◆ What you have to do: Reproduce these lines with "Rounding" changed to "Precision" and nothing else altered, leaving the pictures out of your answer.

BEGIN Given information

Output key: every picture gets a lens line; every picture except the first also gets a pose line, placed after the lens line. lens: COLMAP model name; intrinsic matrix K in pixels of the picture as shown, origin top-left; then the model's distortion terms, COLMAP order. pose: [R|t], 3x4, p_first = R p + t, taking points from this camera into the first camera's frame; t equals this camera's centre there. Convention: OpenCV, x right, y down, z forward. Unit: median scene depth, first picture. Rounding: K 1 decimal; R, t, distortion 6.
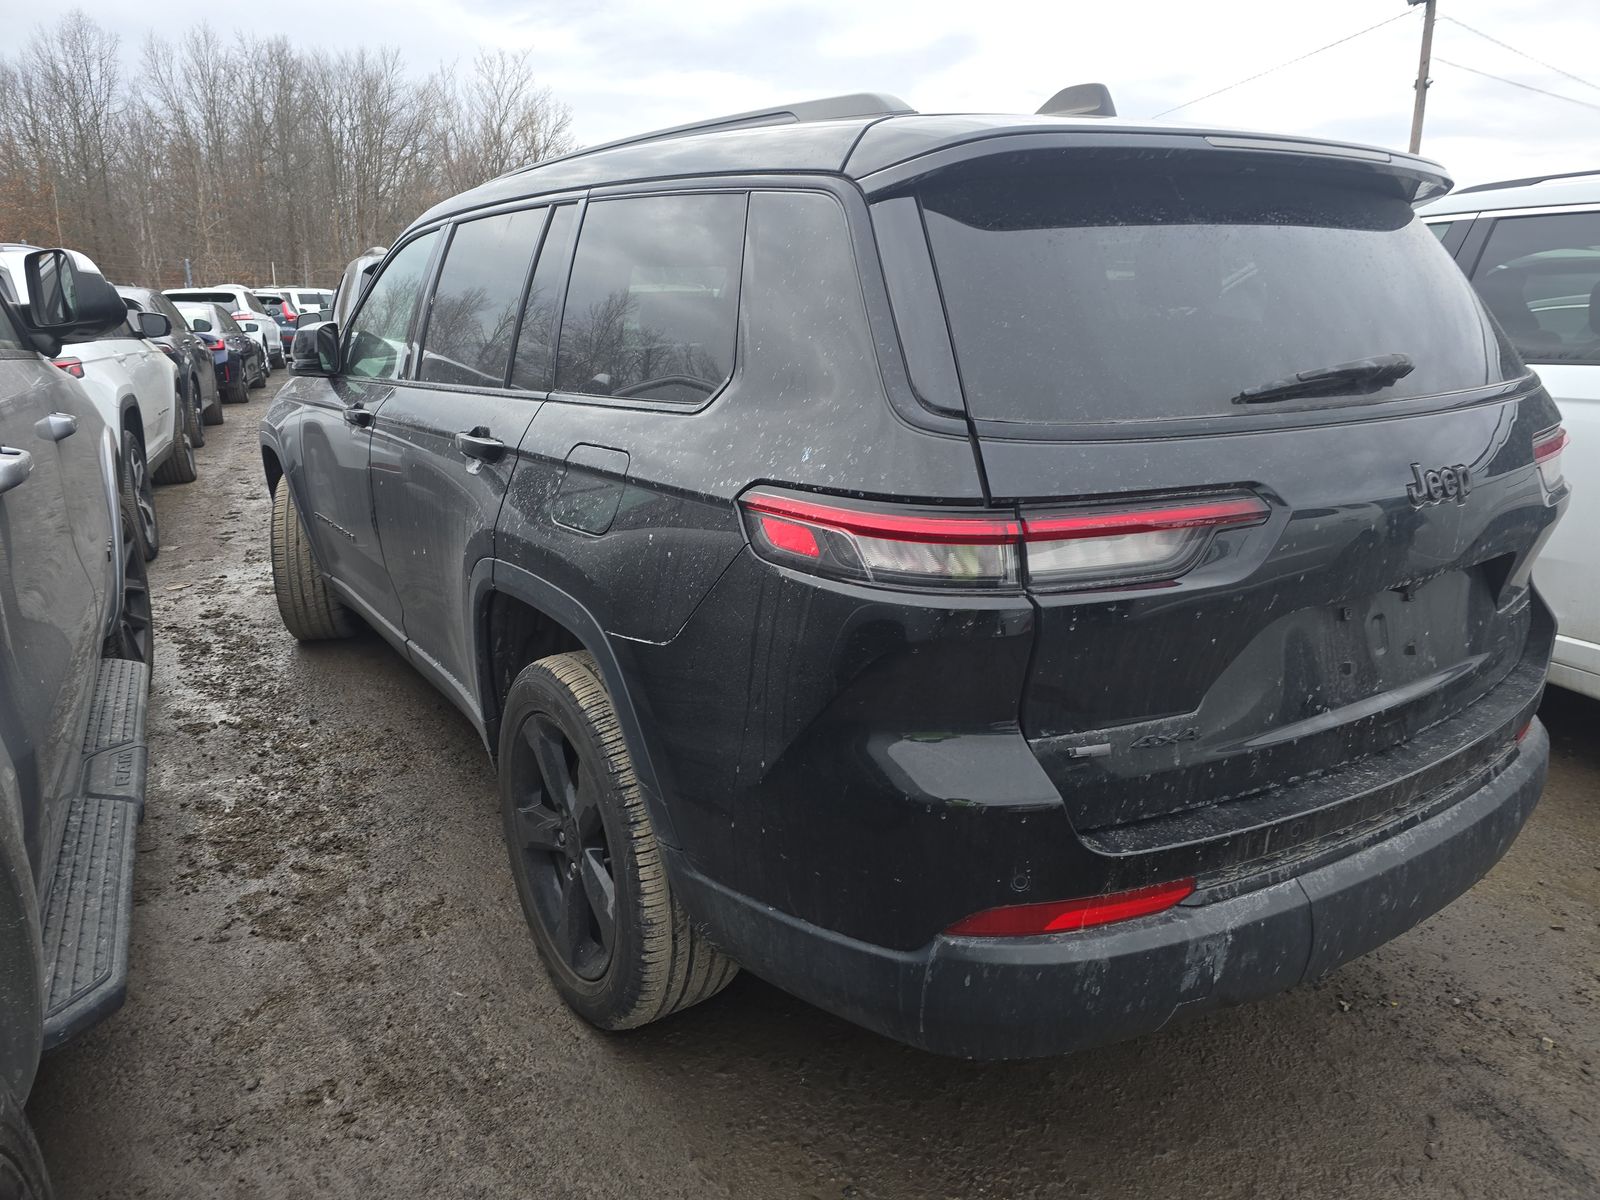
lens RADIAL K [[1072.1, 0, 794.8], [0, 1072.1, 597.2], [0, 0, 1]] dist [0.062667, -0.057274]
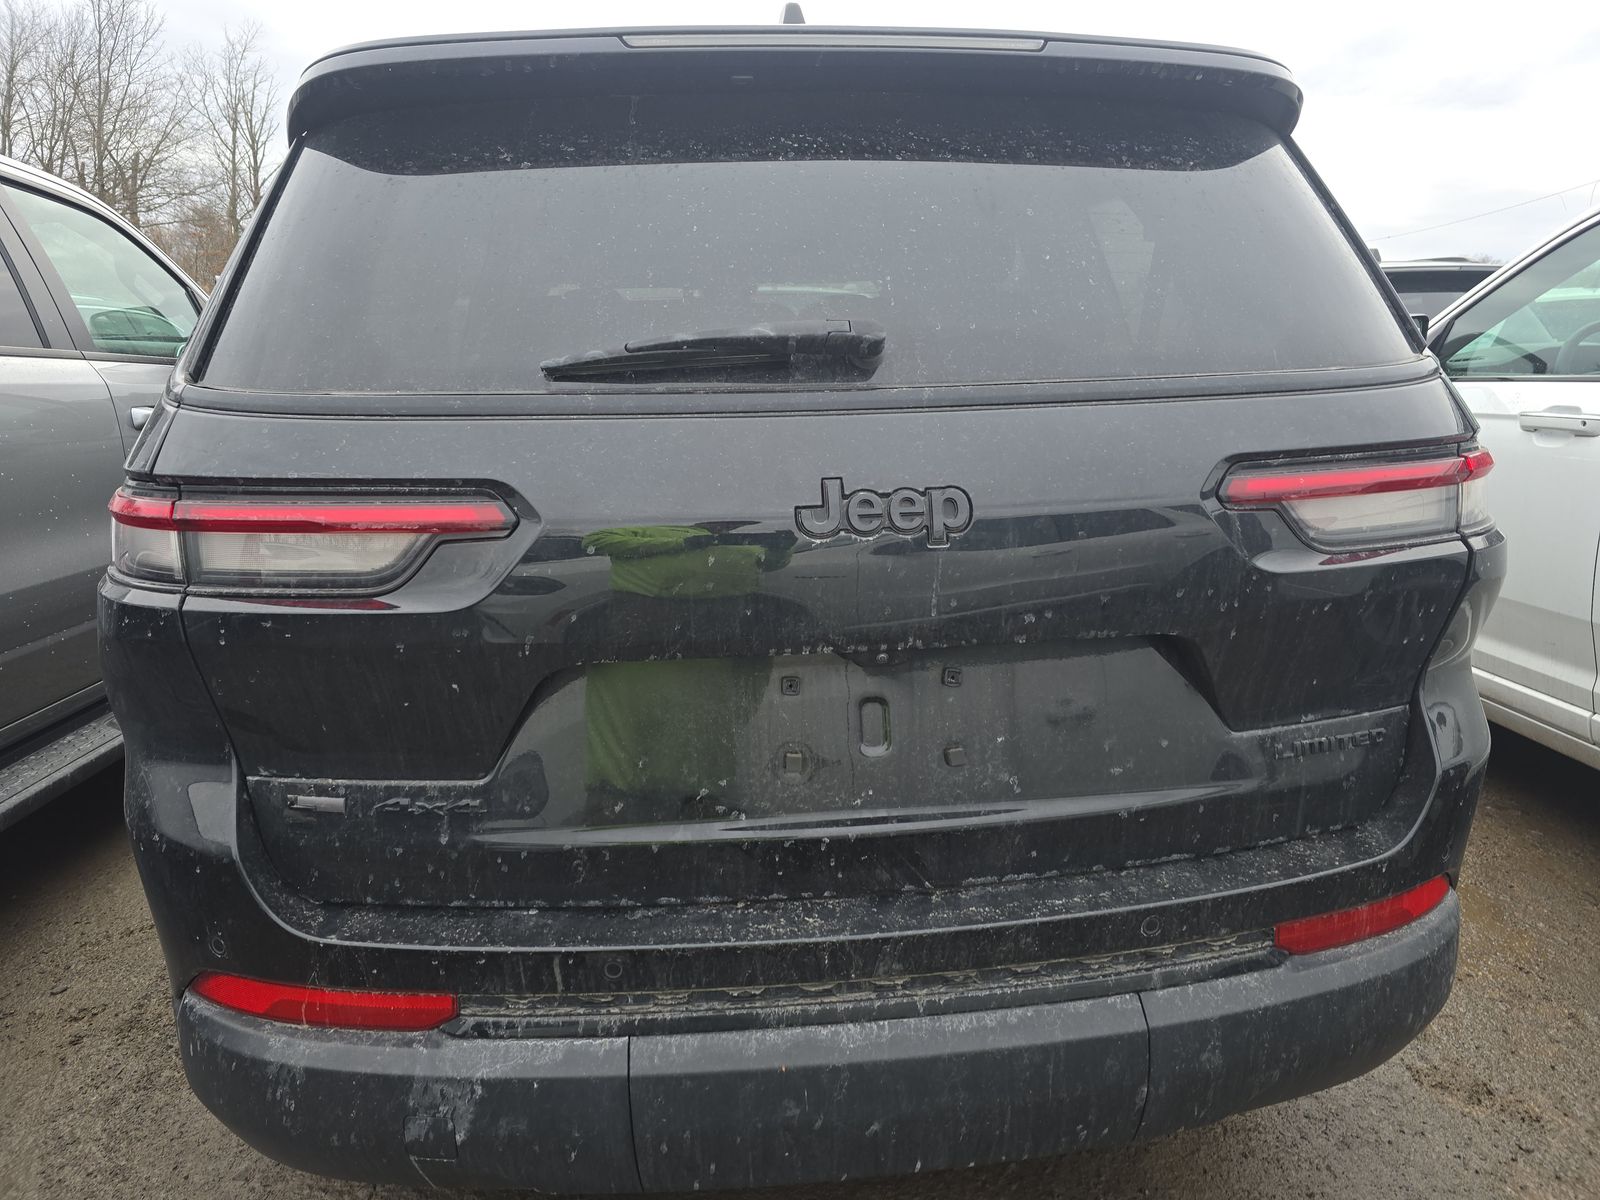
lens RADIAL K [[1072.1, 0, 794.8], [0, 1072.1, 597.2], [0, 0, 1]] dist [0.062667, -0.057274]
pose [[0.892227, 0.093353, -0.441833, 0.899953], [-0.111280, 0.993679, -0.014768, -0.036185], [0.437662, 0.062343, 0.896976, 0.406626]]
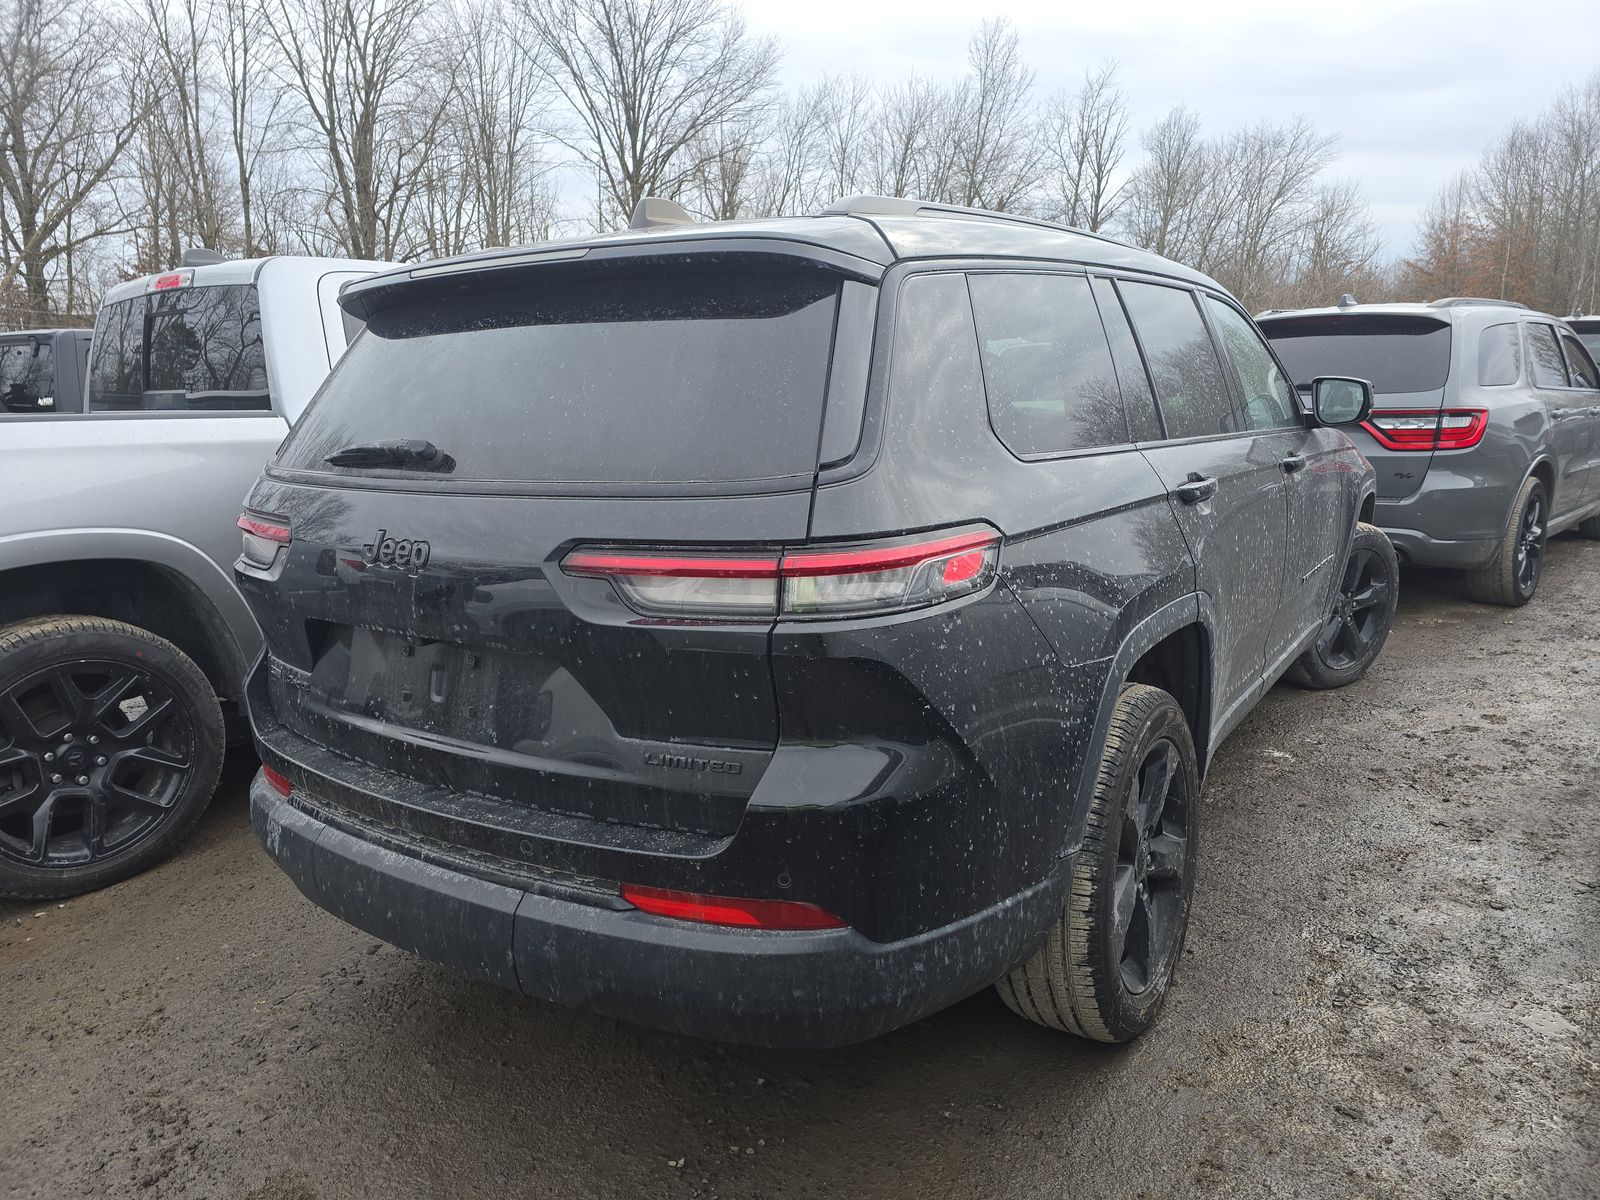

END Given information

◆ Reply:
Output key: every picture gets a lens line; every picture except the first also gets a pose line, placed after the lens line. lens: COLMAP model name; intrinsic matrix K in pixels of the picture as shown, origin top-left; then the model's distortion terms, COLMAP order. pose: [R|t], 3x4, p_first = R p + t, taking points from this camera into the first camera's frame; t equals this camera's centre there. Convention: OpenCV, x right, y down, z forward. Unit: median scene depth, first picture. Precision: K 1 decimal; R, t, distortion 6.
lens RADIAL K [[1072.1, 0, 794.8], [0, 1072.1, 597.2], [0, 0, 1]] dist [0.062667, -0.057274]
lens RADIAL K [[1072.1, 0, 794.8], [0, 1072.1, 597.2], [0, 0, 1]] dist [0.062667, -0.057274]
pose [[0.892227, 0.093353, -0.441833, 0.899953], [-0.111280, 0.993679, -0.014768, -0.036185], [0.437662, 0.062343, 0.896976, 0.406626]]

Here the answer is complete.